The Central Committee of Sudanese Doctors said in a statement that a protester was shot dead today, Thursday, during anti-army protests in the city of Omdurman, adjacent to Khartoum.
Hundreds of protesters came out today in the center of Khartoum, in the Burri neighborhood in the east of the capital, in the city of Omdurman, west of the Nile, in addition to the city of Khartoum North, north of the capital.
Previous protests in Khartoum last May (archive)
The police fired tear gas and used water cannons to disperse the demonstrators in Khartoum. Clashes also occurred between demonstrators and the police.
According to the doctors’ committee, a person died “after being shot scattered in the chest and abdomen.
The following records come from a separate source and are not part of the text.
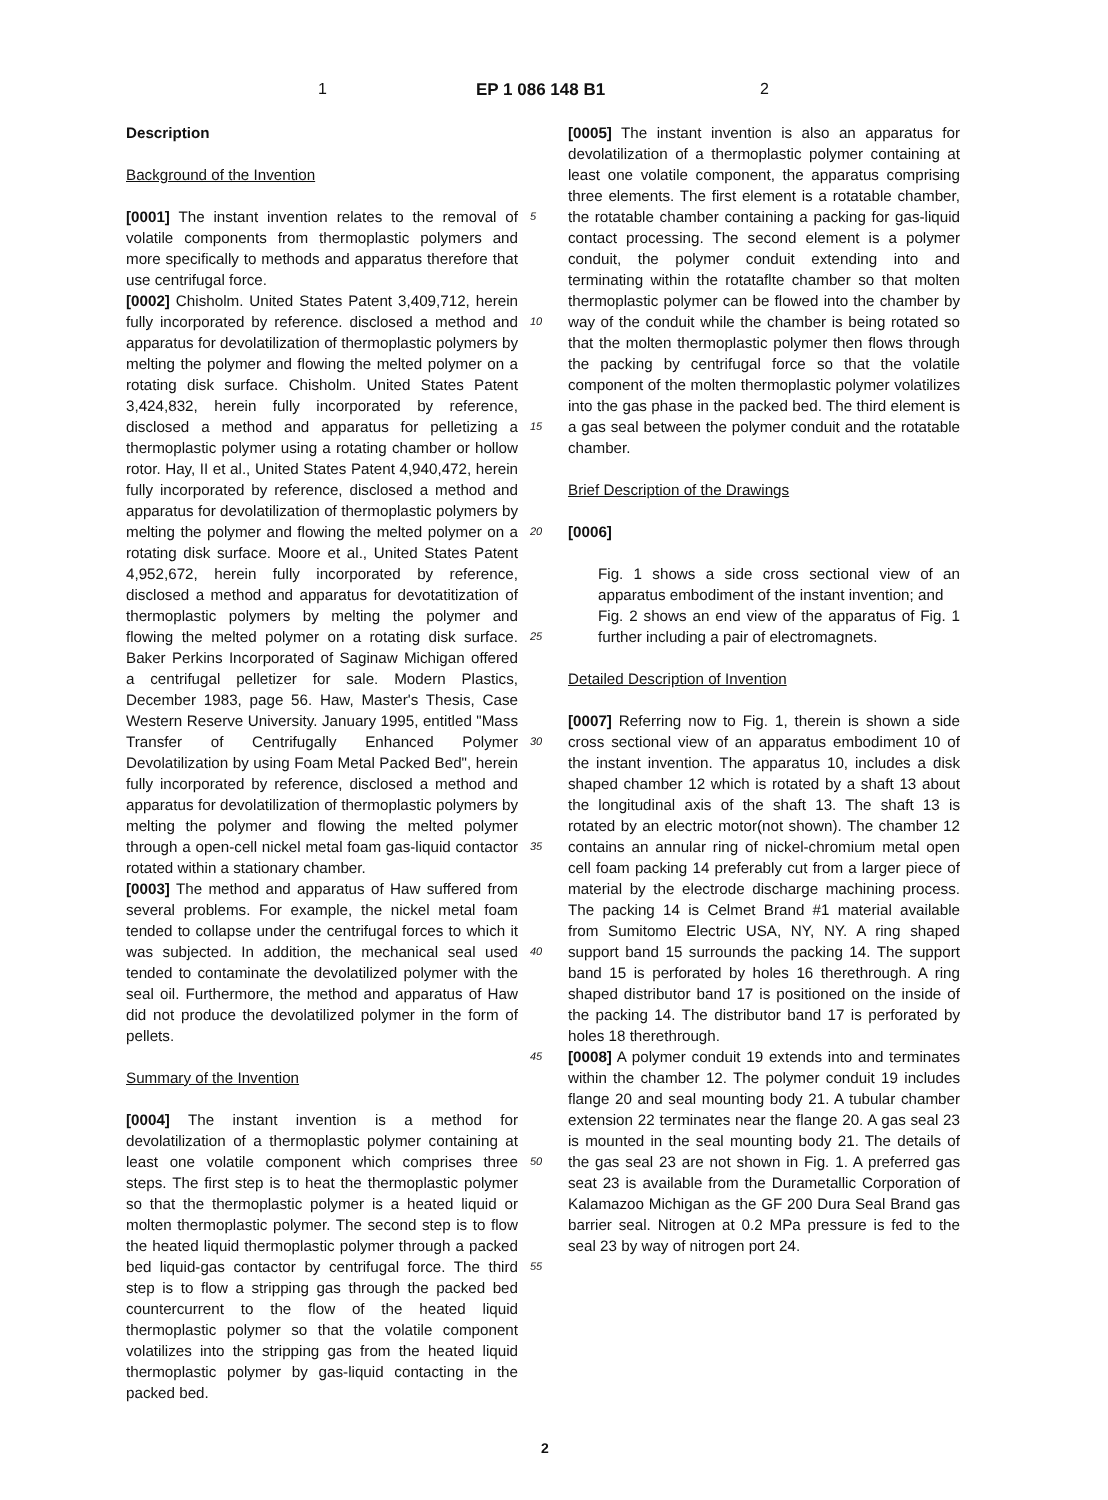1 EP 1 086 148 B1 2
Description
Background of the Invention
[0001] The instant invention relates to the removal of volatile components from thermoplastic polymers and more specifically to methods and apparatus therefore that use centrifugal force.
[0002] Chisholm. United States Patent 3,409,712, herein fully incorporated by reference. disclosed a method and apparatus for devolatilization of thermoplastic polymers by melting the polymer and flowing the melted polymer on a rotating disk surface. Chisholm. United States Patent 3,424,832, herein fully incorporated by reference, disclosed a method and apparatus for pelletizing a thermoplastic polymer using a rotating chamber or hollow rotor. Hay, II et al., United States Patent 4,940,472, herein fully incorporated by reference, disclosed a method and apparatus for devolatilization of thermoplastic polymers by melting the polymer and flowing the melted polymer on a rotating disk surface. Moore et al., United States Patent 4,952,672, herein fully incorporated by reference, disclosed a method and apparatus for devotatitization of thermoplastic polymers by melting the polymer and flowing the melted polymer on a rotating disk surface. Baker Perkins Incorporated of Saginaw Michigan offered a centrifugal pelletizer for sale. Modern Plastics, December 1983, page 56. Haw, Master's Thesis, Case Western Reserve University. January 1995, entitled "Mass Transfer of Centrifugally Enhanced Polymer Devolatilization by using Foam Metal Packed Bed", herein fully incorporated by reference, disclosed a method and apparatus for devolatilization of thermoplastic polymers by melting the polymer and flowing the melted polymer through a open-cell nickel metal foam gas-liquid contactor rotated within a stationary chamber.
[0003] The method and apparatus of Haw suffered from several problems. For example, the nickel metal foam tended to collapse under the centrifugal forces to which it was subjected. In addition, the mechanical seal used tended to contaminate the devolatilized polymer with the seal oil. Furthermore, the method and apparatus of Haw did not produce the devolatilized polymer in the form of pellets.
Summary of the Invention
[0004] The instant invention is a method for devolatilization of a thermoplastic polymer containing at least one volatile component which comprises three steps. The first step is to heat the thermoplastic polymer so that the thermoplastic polymer is a heated liquid or molten thermoplastic polymer. The second step is to flow the heated liquid thermoplastic polymer through a packed bed liquid-gas contactor by centrifugal force. The third step is to flow a stripping gas through the packed bed countercurrent to the flow of the heated liquid thermoplastic polymer so that the volatile component volatilizes into the stripping gas from the heated liquid thermoplastic polymer by gas-liquid contacting in the packed bed.
5
10
15
20
25
30
35
40
45
50
55
[0005] The instant invention is also an apparatus for devolatilization of a thermoplastic polymer containing at least one volatile component, the apparatus comprising three elements. The first element is a rotatable chamber, the rotatable chamber containing a packing for gas-liquid contact processing. The second element is a polymer conduit, the polymer conduit extending into and terminating within the rotataflte chamber so that molten thermoplastic polymer can be flowed into the chamber by way of the conduit while the chamber is being rotated so that the molten thermoplastic polymer then flows through the packing by centrifugal force so that the volatile component of the molten thermoplastic polymer volatilizes into the gas phase in the packed bed. The third element is a gas seal between the polymer conduit and the rotatable chamber.
Brief Description of the Drawings
[0006]
Fig. 1 shows a side cross sectional view of an apparatus embodiment of the instant invention; and
Fig. 2 shows an end view of the apparatus of Fig. 1 further including a pair of electromagnets.
Detailed Description of Invention
[0007] Referring now to Fig. 1, therein is shown a side cross sectional view of an apparatus embodiment 10 of the instant invention. The apparatus 10, includes a disk shaped chamber 12 which is rotated by a shaft 13 about the longitudinal axis of the shaft 13. The shaft 13 is rotated by an electric motor(not shown). The chamber 12 contains an annular ring of nickel-chromium metal open cell foam packing 14 preferably cut from a larger piece of material by the electrode discharge machining process. The packing 14 is Celmet Brand #1 material available from Sumitomo Electric USA, NY, NY. A ring shaped support band 15 surrounds the packing 14. The support band 15 is perforated by holes 16 therethrough. A ring shaped distributor band 17 is positioned on the inside of the packing 14. The distributor band 17 is perforated by holes 18 therethrough.
[0008] A polymer conduit 19 extends into and terminates within the chamber 12. The polymer conduit 19 includes flange 20 and seal mounting body 21. A tubular chamber extension 22 terminates near the flange 20. A gas seal 23 is mounted in the seal mounting body 21. The details of the gas seal 23 are not shown in Fig. 1. A preferred gas seat 23 is available from the Durametallic Corporation of Kalamazoo Michigan as the GF 200 Dura Seal Brand gas barrier seal. Nitrogen at 0.2 MPa pressure is fed to the seal 23 by way of nitrogen port 24.
2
It is likely that he fired a shotgun fired by the coup forces in Omdurman.”
The committee indicated that the death toll from the protests rose to 102 since the start of the regular demonstrations.
And the demonstrations, organized by the neighborhood resistance committees, have continued since the measures taken by the head of the Sovereign Council, Lieutenant-General Abdel Fattah Al-Burhan, on October 25.
Previous protests in Khartoum last May (archive)
Most of the protesters killed so far have been young people. Military commanders promised investigations into the deaths.
This comes as the Vice-President of the Transitional Sovereignty Council, Lieutenant-General Muhammad Hamdan Dagalo, chaired today the first consultative meeting between the Tripartite Military Committee and the Forces for Freedom and Change “National Accord Group” at the Republican Palace.
The official spokesman for the tripartite military committee, Brigadier General Nabil Abdullah Ali, said in a press statement that the meeting comes within the framework of consultations on managing the national dialogue, noting that the meeting was transparent and dominated by a consultative spirit.
He said that the tripartite military committee stressed the need for the dialogue to be comprehensive, and that the purpose of the bilateral meetings that are being held is to listen to the other’s point of view on managing the comprehensive national dialogue.